Document section >>
"""
In AMD's SEV and Intel TDX, the memory is encrypted by the CPU before it hits the memory, so bus snooping outside of the CPU itself isn't useful. (And as that article says there's similar stuff for PCI). As I remember, there's some standards body that doesn't technically require the encryption as part of Confidential compute - but that's just silly standards.

▲

michaelt 4 days ago | parent [-]

IMHO It still all hinges on users saying “I don’t trust this big American multinational, AWS, (who despite their policies and contracts could be subject to all manner of corrupt insiders and secret political pressures) - but I do trust this big American multinational, Intel, for some reason”

To me, those trust boundaries are in the same place.
"""
Explore the material >>
A) Repeat the passage of the confidential computing thread from "IMHO It still" to "the same place." word for word.
B) Write the next part of the forum thread on CPU memory encryption and trust, picking up after its final sentence.

Entries supplied >>
"""
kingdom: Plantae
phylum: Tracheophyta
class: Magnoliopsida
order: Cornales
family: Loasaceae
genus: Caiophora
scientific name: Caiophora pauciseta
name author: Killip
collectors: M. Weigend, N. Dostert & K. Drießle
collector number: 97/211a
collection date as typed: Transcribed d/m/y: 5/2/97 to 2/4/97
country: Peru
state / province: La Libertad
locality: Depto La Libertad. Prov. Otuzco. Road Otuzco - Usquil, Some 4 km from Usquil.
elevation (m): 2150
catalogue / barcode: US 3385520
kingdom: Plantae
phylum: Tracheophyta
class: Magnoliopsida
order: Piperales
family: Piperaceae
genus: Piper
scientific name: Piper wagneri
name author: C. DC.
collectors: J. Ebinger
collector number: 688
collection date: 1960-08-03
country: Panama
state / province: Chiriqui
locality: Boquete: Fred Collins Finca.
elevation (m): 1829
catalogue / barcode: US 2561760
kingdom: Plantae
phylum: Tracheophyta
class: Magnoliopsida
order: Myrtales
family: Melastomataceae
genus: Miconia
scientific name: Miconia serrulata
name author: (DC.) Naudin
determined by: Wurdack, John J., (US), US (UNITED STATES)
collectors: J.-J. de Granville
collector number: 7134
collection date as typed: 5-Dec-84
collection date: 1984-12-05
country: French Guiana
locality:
"""
Results of the exercise >>
A)
IMHO It still all hinges on users saying “I don’t trust this big American multinational, AWS, (who despite their policies and contracts could be subject to all manner of corrupt insiders and secret political pressures) - but I do trust this big American multinational, Intel, for some reason”

To me, those trust boundaries are in the same place.

B)
▲

trebligdivad 4 days ago | parent [-]

It's not necessarily 'AWS' - for example, maybe you trust AWS but realise they have lots of rack monkeys so you can't trust that everyone in their datacentres is trustworthy. Especially say if you have to run in other regions. Or how about in your own data centres in a big company; do you trust everyone who works in all your datacentres with your most sensitive data?

	▲	01HNNWZ0MV43FF 4 days ago \| parent [-]
		I trust them more than cops and governments. A "rack monkey" has to be bribed or turned. The government is pre-loaded with creeps who hate me.